Mais, avec la démocratisation des logiciels VPN, qui peuvent masquer l’adresse IP d’un ordinateur, il devient de plus en plus difficile de tracer avec certitude les auteurs de contenus haineux. Un moyen plus efficace pourrait être de vérifier l’identité légale liée au profil soumis à enquête. Les investigations en seraient facilitées ; les internautes, ne pouvant plus se réfugier derrière l’anonymat, seraient davantage responsabilisés et y réfléchiraient à deux fois avant de poster ; et cela contribuerait à rétablir la confiance du public dans les médias sociaux.

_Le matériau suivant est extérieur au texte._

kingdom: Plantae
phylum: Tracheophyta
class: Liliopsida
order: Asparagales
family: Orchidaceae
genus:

Parmi les plateformes de réseaux sociaux, certaines ont déjà entrepris une démarche d’authentification des utilisateurs. Par exemple, pour détecter les bots - des algorithmes informatiques imitant le comportement humain pour diffuser de fausses informations – en intégrant des tests dits "du vivant" (liveness test). Ces tests fonctionnent comme un CAPTCHA vidéo, où le titulaire du compte doit se filmer en mode selfie avant de pouvoir poster un article sur son compte.

Facebook compte parmi ceux qui ont pris cette direction, mais le selfie CAPTCHA testé par Facebook ne tient pas compte de la valeur ou du risque associé à chaque transaction. Cette initiative a par ailleurs suscité des craintes parmi les internautes : les données biométriques ainsi collectées pourraient être utilisées abusivement. Mais Facebook a confirmé que ce service reste limité à la détection des bots et "n’utilise pas la reconnaissance faciale".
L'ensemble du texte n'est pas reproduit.